== RECORDS PROVIDED

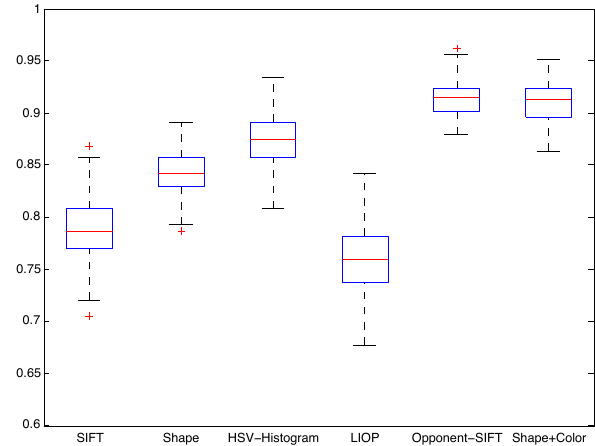
Figure 6: The accurate identifications of microfilariae for 100 runs of the descriptors: Scale-invariant Feature Transform (SIFT), shape histogram (Figure 2), Local Intensity Order Pattern (LIOP), HSV- histogram, Opponent-SIFT, and the proposed multi-classifier ap- proach for both shape and color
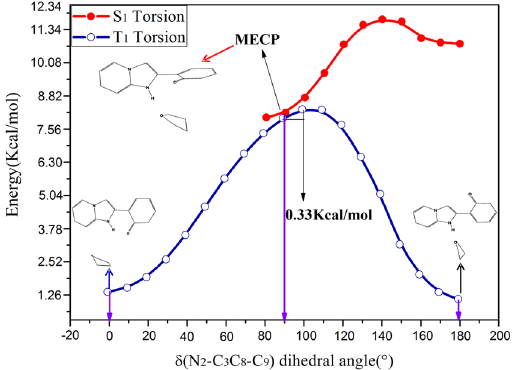
Figure 14. Constructed the potential energy curves of the HPIP: red line: the energies of different structures versus the dihedral angles δ (N 2 -C 3 C 8 -C 9 ) in the S 1 state; blue line: the energies of different structures versus the dihedral angles δ (N 2 -C 3 C 8 -C 9 ) in the T 1 state. The numerical value in the graph stands for the energy barrier of the reaction. The MECP and the corresponding structure have been shown.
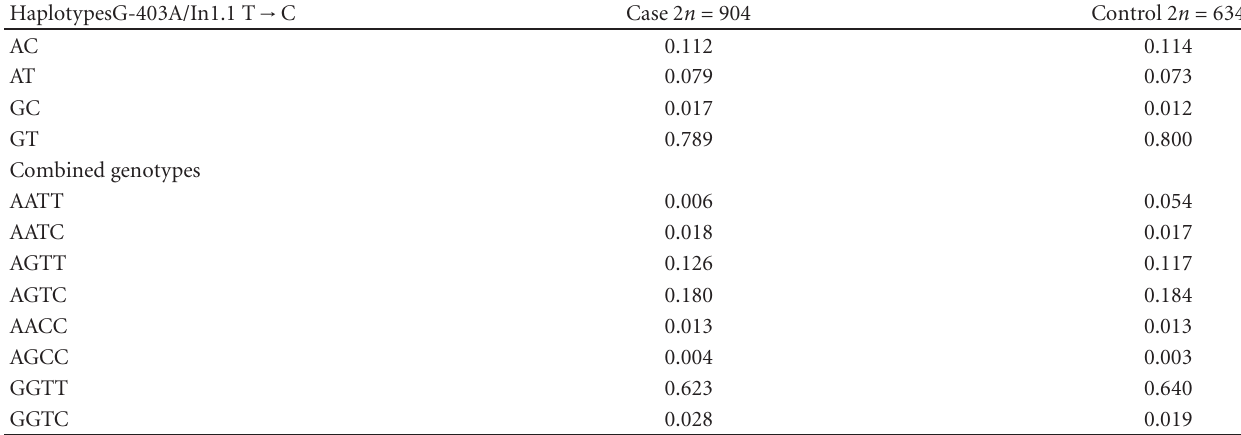
Table 5: The frequencies of haplotypes (estimated) and combined genotypes of two RANTES single nucleotide polymorphisms G-403A and In 1.1 T/C in the Slavonic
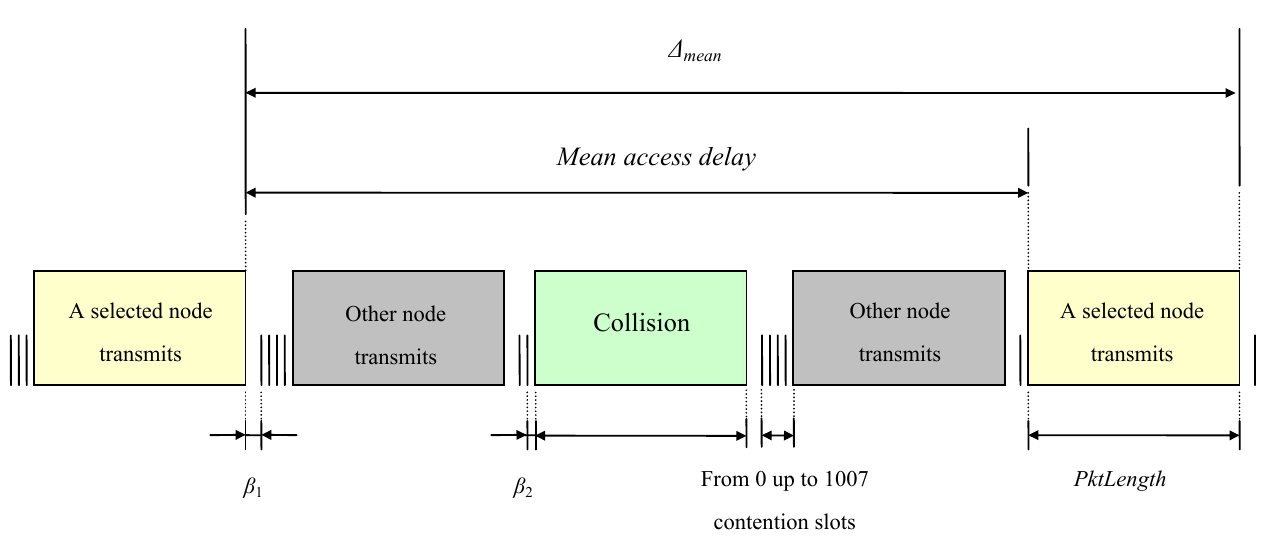
Figure 2 . A packet access delay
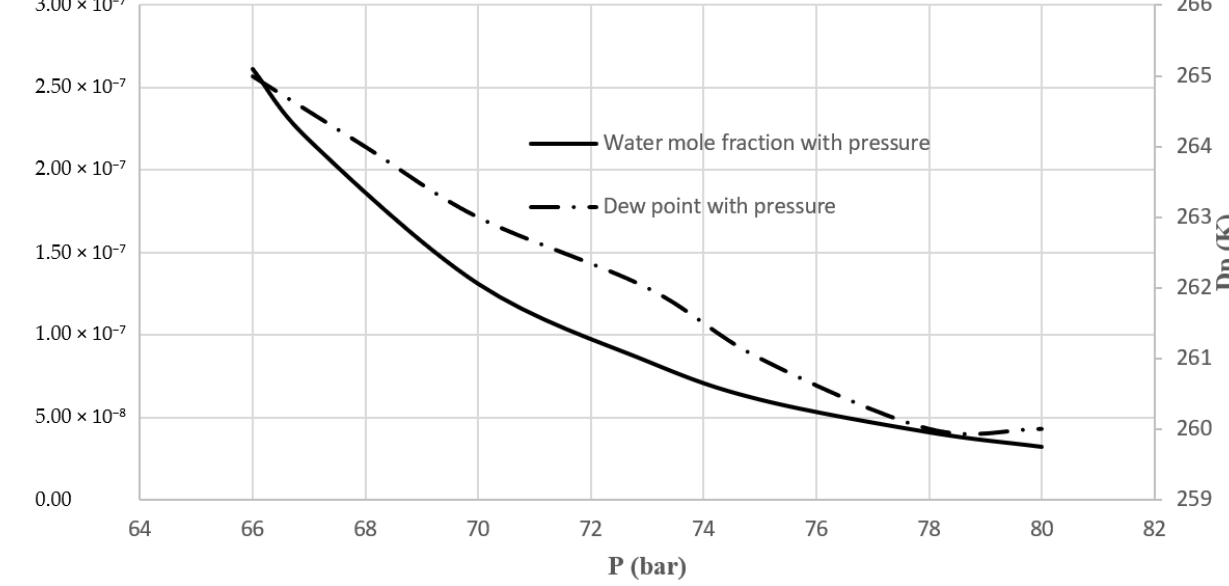
Figure 19. Pressure effect on dew point and water mole fraction in output stream.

====

YOUR ASSIGNMENT >>
Please restate each entry exactly, but drop any picture it holds.

EXERCISE RESULT >>
Figure 6: The accurate identifications of microfilariae for 100 runs of the descriptors: Scale-invariant Feature Transform (SIFT), shape histogram (Figure 2), Local Intensity Order Pattern (LIOP), HSV- histogram, Opponent-SIFT, and the proposed multi-classifier ap- proach for both shape and color
Figure 14. Constructed the potential energy curves of the HPIP: red line: the energies of different structures versus the dihedral angles δ (N 2 -C 3 C 8 -C 9 ) in the S 1 state; blue line: the energies of different structures versus the dihedral angles δ (N 2 -C 3 C 8 -C 9 ) in the T 1 state. The numerical value in the graph stands for the energy barrier of the reaction. The MECP and the corresponding structure have been shown.
Table 5: The frequencies of haplotypes (estimated) and combined genotypes of two RANTES single nucleotide polymorphisms G-403A and In 1.1 T/C in the Slavonic
Figure 2 . A packet access delay
Figure 19. Pressure effect on dew point and water mole fraction in output stream.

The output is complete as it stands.